____ Exercise passage

Transcriptomic and functional pathways analysis of ascorbate-induced cytotoxicity and resistance of Burkitt lymphoma

// Zenglin Pei 1, * , Xuan Zhang 1, * , Chunxia Ji 1 , Song-Mei Liu 2 , Jin Wang 1 1 Scientific Research Center, Shanghai Public Health Clinical Center, Jinshan District, Shanghai 201508, China 2 Center for Gene Diagnosis, Zhongnan Hospital of Wuhan University, Wuhan, Hubei 430071, China * These authors contributed equally to this work Correspondence to: Jin Wang, email: wangjin@shaphc.org Keywords: drug resistance, transcriptomic profiles, pathway analysis, ascorbate, Burkitt lymphoma cells Received: April 14, 2016      Accepted: August 24, 2016      Published: August 31, 2016 ABSTRACT Ascorbate is a pro-oxidant that generates hydrogen peroxide–dependent cytotoxity in cancer cells without adversely affecting normal cells. To determine the mechanistic basis for this phenotype, we selected Burkitt lymphoma cells resistant to ascorbate (JLPR cells) and their ascorbate-sensitive parental cells (JLPS cells). Compared with JLPS cells, the increased glucose uptake in JLPR cells (with upregulated glucose transporters, increased antioxidant enzyme activity, and altered cell cycling) conferred ascorbate–induced cytotoxicity and resistance. Transcriptomic profiles and function pathway analysis identified differentially expressed gene signatures for JLPR cells and JLPS cells, which differential expression levels of five genes ( ATF5, CD79B, MHC, Myosin , and SAP18 ) in ascorbate-resistant cells were related to phosphoinositide 3 kinase, cdc42 , DNA methylation and transcriptional repression, polyamine regulation, and integrin-linked kinase signaling pathways. These results suggested that coordinated changes occurred in JLPR cells to enable their survival when exposed to the cytotoxic pro-oxidant stress elicited by pharmacologic ascorbate treatment.

________
____ Data under study

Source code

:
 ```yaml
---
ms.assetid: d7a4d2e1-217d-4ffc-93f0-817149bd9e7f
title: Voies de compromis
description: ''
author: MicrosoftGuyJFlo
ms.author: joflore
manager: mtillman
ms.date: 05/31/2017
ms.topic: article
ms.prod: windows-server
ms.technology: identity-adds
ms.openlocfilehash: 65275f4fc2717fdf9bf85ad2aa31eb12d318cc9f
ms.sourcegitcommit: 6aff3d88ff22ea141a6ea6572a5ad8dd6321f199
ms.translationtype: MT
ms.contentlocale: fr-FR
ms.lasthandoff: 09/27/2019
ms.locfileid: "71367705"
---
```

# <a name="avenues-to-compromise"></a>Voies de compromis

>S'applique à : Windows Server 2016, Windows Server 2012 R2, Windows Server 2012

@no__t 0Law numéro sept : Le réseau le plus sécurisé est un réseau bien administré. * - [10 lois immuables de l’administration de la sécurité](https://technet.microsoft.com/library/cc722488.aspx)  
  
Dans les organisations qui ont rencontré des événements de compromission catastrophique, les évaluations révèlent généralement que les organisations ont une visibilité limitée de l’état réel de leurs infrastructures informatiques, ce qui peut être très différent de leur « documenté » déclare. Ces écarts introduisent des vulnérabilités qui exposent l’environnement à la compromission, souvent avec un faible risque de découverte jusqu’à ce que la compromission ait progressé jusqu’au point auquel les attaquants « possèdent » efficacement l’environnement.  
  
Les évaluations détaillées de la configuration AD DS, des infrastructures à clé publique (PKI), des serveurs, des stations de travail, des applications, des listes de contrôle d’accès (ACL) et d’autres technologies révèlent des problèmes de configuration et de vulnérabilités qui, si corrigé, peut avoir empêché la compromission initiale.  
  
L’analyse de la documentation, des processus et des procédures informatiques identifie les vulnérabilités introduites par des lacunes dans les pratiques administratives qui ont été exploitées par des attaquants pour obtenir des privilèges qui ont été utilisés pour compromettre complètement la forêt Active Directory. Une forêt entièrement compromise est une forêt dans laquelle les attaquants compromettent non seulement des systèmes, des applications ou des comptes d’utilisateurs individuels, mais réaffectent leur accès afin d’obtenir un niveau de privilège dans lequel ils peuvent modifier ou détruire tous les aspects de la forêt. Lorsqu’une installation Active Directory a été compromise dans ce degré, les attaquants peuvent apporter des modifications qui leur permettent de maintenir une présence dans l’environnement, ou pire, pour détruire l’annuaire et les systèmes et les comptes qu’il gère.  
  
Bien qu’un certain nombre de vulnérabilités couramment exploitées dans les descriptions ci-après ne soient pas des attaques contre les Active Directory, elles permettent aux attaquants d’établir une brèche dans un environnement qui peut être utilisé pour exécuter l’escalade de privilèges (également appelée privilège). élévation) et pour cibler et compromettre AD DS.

________

## Brief 1
In the Burkitt lymphoma abstract, what name is given to the cells resistant to ascorbate?
## Brief 2
According to the Burkitt lymphoma abstract, why did the researchers select ascorbate-resistant cells along with their ascorbate-sensitive parental cells?
The records are separate material, unrelated to the Burkitt lymphoma abstract.

## Written answer 1
JLPR cells.

## Written answer 2
They wanted to determine the mechanistic basis for how ascorbate, as a pro-oxidant, generates hydrogen peroxide–dependent cytotoxicity in cancer cells without adversely affecting normal cells.